**WHAT IS NEEDED:** From the data below, copy out word for word the lines starting at the one with "catalogue / barcode: US 336431" and ending at the one with "name author: (Nash) W.A. Weber", both included. Give only those lines.

Stored items:
━━━
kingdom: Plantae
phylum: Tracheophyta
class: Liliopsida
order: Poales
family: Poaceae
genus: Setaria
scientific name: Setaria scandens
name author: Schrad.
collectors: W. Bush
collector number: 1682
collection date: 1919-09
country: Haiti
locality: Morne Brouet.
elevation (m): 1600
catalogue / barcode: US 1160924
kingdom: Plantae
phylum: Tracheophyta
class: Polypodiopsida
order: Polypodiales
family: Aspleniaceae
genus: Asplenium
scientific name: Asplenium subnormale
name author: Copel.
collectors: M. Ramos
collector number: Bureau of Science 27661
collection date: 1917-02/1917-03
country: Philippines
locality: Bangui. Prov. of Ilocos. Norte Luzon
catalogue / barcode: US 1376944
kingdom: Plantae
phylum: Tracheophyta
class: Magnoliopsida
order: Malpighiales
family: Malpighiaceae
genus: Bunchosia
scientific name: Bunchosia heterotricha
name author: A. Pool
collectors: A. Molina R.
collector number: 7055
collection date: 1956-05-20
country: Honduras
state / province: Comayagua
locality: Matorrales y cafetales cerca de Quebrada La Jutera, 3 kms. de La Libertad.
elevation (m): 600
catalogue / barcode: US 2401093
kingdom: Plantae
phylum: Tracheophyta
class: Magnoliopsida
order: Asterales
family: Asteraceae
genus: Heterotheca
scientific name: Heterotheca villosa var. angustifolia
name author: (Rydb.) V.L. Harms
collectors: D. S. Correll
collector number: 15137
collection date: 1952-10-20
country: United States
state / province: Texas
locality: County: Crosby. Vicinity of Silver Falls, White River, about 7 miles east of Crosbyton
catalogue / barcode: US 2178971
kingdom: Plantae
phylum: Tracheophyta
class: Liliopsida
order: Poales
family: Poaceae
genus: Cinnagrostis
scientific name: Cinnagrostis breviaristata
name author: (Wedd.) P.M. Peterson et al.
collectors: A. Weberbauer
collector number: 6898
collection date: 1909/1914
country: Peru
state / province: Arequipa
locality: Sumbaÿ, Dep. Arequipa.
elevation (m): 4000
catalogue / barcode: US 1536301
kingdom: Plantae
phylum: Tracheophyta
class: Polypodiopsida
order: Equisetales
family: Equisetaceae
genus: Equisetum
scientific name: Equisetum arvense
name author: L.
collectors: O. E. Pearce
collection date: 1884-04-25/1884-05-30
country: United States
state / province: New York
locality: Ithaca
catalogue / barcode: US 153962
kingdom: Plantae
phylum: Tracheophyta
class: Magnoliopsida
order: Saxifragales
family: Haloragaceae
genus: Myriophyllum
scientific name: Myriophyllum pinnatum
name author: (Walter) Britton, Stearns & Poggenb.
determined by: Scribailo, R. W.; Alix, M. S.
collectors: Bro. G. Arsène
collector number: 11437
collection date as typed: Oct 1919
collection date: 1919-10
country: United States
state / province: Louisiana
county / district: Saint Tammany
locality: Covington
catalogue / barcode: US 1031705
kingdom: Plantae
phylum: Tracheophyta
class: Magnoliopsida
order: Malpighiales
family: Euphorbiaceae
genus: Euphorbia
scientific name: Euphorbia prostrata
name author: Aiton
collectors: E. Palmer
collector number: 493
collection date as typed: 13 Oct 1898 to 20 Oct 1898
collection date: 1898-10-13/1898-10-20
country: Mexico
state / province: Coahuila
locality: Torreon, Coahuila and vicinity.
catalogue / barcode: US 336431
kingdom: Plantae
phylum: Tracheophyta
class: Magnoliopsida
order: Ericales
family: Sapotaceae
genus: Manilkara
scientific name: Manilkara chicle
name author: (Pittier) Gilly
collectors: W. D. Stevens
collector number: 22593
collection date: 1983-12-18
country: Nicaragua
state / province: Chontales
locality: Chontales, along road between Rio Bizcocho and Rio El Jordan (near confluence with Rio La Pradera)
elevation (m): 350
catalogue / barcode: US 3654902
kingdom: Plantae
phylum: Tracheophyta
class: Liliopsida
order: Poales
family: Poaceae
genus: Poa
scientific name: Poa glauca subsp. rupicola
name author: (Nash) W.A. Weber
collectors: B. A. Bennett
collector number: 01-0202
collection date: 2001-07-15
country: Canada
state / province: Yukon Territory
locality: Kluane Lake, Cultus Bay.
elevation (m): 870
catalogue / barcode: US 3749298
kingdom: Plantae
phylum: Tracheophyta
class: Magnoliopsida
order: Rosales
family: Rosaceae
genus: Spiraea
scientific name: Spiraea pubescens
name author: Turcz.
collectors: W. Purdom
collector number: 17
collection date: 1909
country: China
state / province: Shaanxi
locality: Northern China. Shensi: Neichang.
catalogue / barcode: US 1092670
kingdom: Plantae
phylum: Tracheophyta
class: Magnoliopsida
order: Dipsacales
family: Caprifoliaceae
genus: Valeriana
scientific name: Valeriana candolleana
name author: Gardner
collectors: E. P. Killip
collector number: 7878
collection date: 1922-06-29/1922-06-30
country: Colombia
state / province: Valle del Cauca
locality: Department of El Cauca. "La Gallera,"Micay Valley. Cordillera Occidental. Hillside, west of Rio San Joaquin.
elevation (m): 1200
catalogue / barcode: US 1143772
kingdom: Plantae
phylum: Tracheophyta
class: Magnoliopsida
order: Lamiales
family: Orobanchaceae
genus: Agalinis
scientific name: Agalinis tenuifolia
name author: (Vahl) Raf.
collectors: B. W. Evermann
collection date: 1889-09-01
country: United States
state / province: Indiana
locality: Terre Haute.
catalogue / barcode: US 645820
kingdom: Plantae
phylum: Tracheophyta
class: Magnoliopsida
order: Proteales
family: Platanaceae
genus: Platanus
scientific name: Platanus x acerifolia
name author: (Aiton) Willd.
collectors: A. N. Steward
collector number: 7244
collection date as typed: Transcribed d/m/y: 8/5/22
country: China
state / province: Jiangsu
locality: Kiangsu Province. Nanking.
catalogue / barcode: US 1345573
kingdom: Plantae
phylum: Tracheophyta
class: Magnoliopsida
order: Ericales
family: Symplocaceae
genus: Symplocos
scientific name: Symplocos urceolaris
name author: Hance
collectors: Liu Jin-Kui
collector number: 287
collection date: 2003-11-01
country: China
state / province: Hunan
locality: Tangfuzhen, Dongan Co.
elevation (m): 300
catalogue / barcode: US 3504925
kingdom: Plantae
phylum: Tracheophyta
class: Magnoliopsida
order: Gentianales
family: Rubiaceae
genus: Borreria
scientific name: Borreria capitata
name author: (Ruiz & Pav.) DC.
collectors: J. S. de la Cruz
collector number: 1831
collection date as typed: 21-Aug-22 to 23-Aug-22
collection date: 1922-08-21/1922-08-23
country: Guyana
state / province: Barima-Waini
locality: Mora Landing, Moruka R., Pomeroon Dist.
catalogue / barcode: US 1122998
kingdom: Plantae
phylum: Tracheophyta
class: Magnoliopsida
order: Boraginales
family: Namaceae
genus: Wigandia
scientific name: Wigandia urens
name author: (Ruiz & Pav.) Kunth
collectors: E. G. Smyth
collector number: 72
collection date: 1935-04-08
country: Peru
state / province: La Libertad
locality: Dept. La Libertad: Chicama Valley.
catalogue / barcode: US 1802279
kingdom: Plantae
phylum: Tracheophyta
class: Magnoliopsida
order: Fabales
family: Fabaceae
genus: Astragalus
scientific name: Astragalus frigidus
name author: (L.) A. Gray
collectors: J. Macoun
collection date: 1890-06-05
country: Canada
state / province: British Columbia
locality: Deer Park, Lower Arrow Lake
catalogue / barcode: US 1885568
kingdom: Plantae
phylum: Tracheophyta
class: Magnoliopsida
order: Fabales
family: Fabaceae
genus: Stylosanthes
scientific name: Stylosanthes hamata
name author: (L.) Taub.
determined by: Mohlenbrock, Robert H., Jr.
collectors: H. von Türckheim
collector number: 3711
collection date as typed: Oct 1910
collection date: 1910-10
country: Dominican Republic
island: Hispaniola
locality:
━━━
**SOLVED EXERCISE:**
catalogue / barcode: US 336431
kingdom: Plantae
phylum: Tracheophyta
class: Magnoliopsida
order: Ericales
family: Sapotaceae
genus: Manilkara
scientific name: Manilkara chicle
name author: (Pittier) Gilly
collectors: W. D. Stevens
collector number: 22593
collection date: 1983-12-18
country: Nicaragua
state / province: Chontales
locality: Chontales, along road between Rio Bizcocho and Rio El Jordan (near confluence with Rio La Pradera)
elevation (m): 350
catalogue / barcode: US 3654902
kingdom: Plantae
phylum: Tracheophyta
class: Liliopsida
order: Poales
family: Poaceae
genus: Poa
scientific name: Poa glauca subsp. rupicola
name author: (Nash) W.A. Weber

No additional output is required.